Work required. Every entry needs to be repeated exactly, with nothing left out.

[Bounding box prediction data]
____

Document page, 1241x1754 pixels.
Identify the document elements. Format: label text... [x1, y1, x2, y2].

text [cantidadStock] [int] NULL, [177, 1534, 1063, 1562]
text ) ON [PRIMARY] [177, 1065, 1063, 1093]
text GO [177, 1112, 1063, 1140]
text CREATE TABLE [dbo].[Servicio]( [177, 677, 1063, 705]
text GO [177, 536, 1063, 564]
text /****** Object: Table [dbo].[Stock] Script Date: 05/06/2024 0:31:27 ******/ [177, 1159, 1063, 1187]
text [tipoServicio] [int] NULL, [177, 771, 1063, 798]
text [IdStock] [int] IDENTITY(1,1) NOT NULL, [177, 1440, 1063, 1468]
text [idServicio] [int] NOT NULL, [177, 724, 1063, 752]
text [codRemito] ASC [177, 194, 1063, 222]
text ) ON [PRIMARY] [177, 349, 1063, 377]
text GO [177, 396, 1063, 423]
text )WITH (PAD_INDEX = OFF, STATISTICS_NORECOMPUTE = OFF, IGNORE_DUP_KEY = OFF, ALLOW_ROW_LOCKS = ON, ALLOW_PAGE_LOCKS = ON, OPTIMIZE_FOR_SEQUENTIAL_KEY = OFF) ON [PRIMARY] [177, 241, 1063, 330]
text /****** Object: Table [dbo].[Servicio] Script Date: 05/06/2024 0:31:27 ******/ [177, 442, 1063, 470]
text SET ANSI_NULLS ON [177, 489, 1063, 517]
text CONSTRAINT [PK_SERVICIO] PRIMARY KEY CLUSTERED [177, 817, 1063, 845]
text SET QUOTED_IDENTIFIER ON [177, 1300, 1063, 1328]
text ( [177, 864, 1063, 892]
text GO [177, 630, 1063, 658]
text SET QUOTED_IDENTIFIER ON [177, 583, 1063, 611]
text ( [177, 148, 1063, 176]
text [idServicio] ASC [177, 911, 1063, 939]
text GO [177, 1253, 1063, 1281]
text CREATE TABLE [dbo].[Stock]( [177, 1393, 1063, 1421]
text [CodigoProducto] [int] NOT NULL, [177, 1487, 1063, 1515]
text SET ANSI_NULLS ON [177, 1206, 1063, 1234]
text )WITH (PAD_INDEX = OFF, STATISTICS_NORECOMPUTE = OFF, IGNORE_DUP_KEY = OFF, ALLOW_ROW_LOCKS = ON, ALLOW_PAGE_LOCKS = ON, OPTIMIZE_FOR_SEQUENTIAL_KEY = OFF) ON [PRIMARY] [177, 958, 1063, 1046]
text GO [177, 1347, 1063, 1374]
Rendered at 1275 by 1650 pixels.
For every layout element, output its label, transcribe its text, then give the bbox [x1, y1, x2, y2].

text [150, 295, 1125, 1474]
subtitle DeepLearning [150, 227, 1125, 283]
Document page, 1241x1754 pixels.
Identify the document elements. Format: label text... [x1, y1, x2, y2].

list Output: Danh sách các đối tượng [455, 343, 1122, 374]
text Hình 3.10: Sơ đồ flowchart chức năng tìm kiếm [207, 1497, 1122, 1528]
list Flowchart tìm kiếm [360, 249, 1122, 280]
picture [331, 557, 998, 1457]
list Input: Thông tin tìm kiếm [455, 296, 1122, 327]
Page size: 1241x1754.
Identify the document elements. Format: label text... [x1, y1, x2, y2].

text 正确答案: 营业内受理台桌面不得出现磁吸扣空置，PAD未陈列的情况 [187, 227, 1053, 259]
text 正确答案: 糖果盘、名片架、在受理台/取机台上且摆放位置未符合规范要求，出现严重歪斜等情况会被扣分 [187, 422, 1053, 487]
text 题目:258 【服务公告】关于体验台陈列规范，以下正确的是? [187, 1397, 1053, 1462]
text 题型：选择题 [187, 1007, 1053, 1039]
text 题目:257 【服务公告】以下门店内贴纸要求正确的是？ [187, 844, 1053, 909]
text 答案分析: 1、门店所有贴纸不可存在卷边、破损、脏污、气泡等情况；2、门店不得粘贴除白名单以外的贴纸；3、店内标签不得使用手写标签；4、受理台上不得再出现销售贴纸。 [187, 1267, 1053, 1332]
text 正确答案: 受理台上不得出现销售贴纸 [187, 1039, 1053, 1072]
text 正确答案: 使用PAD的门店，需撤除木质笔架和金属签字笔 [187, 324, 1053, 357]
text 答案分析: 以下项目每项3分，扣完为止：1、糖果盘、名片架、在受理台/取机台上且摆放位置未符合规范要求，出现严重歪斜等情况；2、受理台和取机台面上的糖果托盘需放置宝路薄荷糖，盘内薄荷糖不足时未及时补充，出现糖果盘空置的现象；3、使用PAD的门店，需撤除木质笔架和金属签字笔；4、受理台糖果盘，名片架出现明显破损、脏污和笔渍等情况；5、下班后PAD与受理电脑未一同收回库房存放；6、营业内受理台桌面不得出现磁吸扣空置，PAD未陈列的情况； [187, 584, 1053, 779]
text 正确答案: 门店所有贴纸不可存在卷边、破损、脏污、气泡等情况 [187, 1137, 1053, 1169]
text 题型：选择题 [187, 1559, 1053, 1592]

____

Task output.
Document page, 1241x1754 pixels.
Identify the document elements. Format: label text... [x1, y1, x2, y2].

text [cantidadStock] [int] NULL, [177, 1534, 1063, 1562]
text ) ON [PRIMARY] [177, 1065, 1063, 1093]
text GO [177, 1112, 1063, 1140]
text CREATE TABLE [dbo].[Servicio]( [177, 677, 1063, 705]
text GO [177, 536, 1063, 564]
text /****** Object: Table [dbo].[Stock] Script Date: 05/06/2024 0:31:27 ******/ [177, 1159, 1063, 1187]
text [tipoServicio] [int] NULL, [177, 771, 1063, 798]
text [IdStock] [int] IDENTITY(1,1) NOT NULL, [177, 1440, 1063, 1468]
text [idServicio] [int] NOT NULL, [177, 724, 1063, 752]
text [codRemito] ASC [177, 194, 1063, 222]
text ) ON [PRIMARY] [177, 349, 1063, 377]
text GO [177, 396, 1063, 423]
text )WITH (PAD_INDEX = OFF, STATISTICS_NORECOMPUTE = OFF, IGNORE_DUP_KEY = OFF, ALLOW_ROW_LOCKS = ON, ALLOW_PAGE_LOCKS = ON, OPTIMIZE_FOR_SEQUENTIAL_KEY = OFF) ON [PRIMARY] [177, 241, 1063, 330]
text /****** Object: Table [dbo].[Servicio] Script Date: 05/06/2024 0:31:27 ******/ [177, 442, 1063, 470]
text SET ANSI_NULLS ON [177, 489, 1063, 517]
text CONSTRAINT [PK_SERVICIO] PRIMARY KEY CLUSTERED [177, 817, 1063, 845]
text SET QUOTED_IDENTIFIER ON [177, 1300, 1063, 1328]
text ( [177, 864, 1063, 892]
text GO [177, 630, 1063, 658]
text SET QUOTED_IDENTIFIER ON [177, 583, 1063, 611]
text ( [177, 148, 1063, 176]
text [idServicio] ASC [177, 911, 1063, 939]
text GO [177, 1253, 1063, 1281]
text CREATE TABLE [dbo].[Stock]( [177, 1393, 1063, 1421]
text [CodigoProducto] [int] NOT NULL, [177, 1487, 1063, 1515]
text SET ANSI_NULLS ON [177, 1206, 1063, 1234]
text )WITH (PAD_INDEX = OFF, STATISTICS_NORECOMPUTE = OFF, IGNORE_DUP_KEY = OFF, ALLOW_ROW_LOCKS = ON, ALLOW_PAGE_LOCKS = ON, OPTIMIZE_FOR_SEQUENTIAL_KEY = OFF) ON [PRIMARY] [177, 958, 1063, 1046]
text GO [177, 1347, 1063, 1374]
Rendered at 1275 by 1650 pixels.
For every layout element, output its label, transcribe its text, then give the bbox [x1, y1, x2, y2].

text [150, 295, 1125, 1474]
subtitle DeepLearning [150, 227, 1125, 283]
Document page, 1241x1754 pixels.
Identify the document elements. Format: label text... [x1, y1, x2, y2].

list Output: Danh sách các đối tượng [455, 343, 1122, 374]
text Hình 3.10: Sơ đồ flowchart chức năng tìm kiếm [207, 1497, 1122, 1528]
list Flowchart tìm kiếm [360, 249, 1122, 280]
picture [331, 557, 998, 1457]
list Input: Thông tin tìm kiếm [455, 296, 1122, 327]
Page size: 1241x1754.
Identify the document elements. Format: label text... [x1, y1, x2, y2].

text 正确答案: 营业内受理台桌面不得出现磁吸扣空置，PAD未陈列的情况 [187, 227, 1053, 259]
text 正确答案: 糖果盘、名片架、在受理台/取机台上且摆放位置未符合规范要求，出现严重歪斜等情况会被扣分 [187, 422, 1053, 487]
text 题目:258 【服务公告】关于体验台陈列规范，以下正确的是? [187, 1397, 1053, 1462]
text 题型：选择题 [187, 1007, 1053, 1039]
text 题目:257 【服务公告】以下门店内贴纸要求正确的是？ [187, 844, 1053, 909]
text 答案分析: 1、门店所有贴纸不可存在卷边、破损、脏污、气泡等情况；2、门店不得粘贴除白名单以外的贴纸；3、店内标签不得使用手写标签；4、受理台上不得再出现销售贴纸。 [187, 1267, 1053, 1332]
text 正确答案: 受理台上不得出现销售贴纸 [187, 1039, 1053, 1072]
text 正确答案: 使用PAD的门店，需撤除木质笔架和金属签字笔 [187, 324, 1053, 357]
text 答案分析: 以下项目每项3分，扣完为止：1、糖果盘、名片架、在受理台/取机台上且摆放位置未符合规范要求，出现严重歪斜等情况；2、受理台和取机台面上的糖果托盘需放置宝路薄荷糖，盘内薄荷糖不足时未及时补充，出现糖果盘空置的现象；3、使用PAD的门店，需撤除木质笔架和金属签字笔；4、受理台糖果盘，名片架出现明显破损、脏污和笔渍等情况；5、下班后PAD与受理电脑未一同收回库房存放；6、营业内受理台桌面不得出现磁吸扣空置，PAD未陈列的情况； [187, 584, 1053, 779]
text 正确答案: 门店所有贴纸不可存在卷边、破损、脏污、气泡等情况 [187, 1137, 1053, 1169]
text 题型：选择题 [187, 1559, 1053, 1592]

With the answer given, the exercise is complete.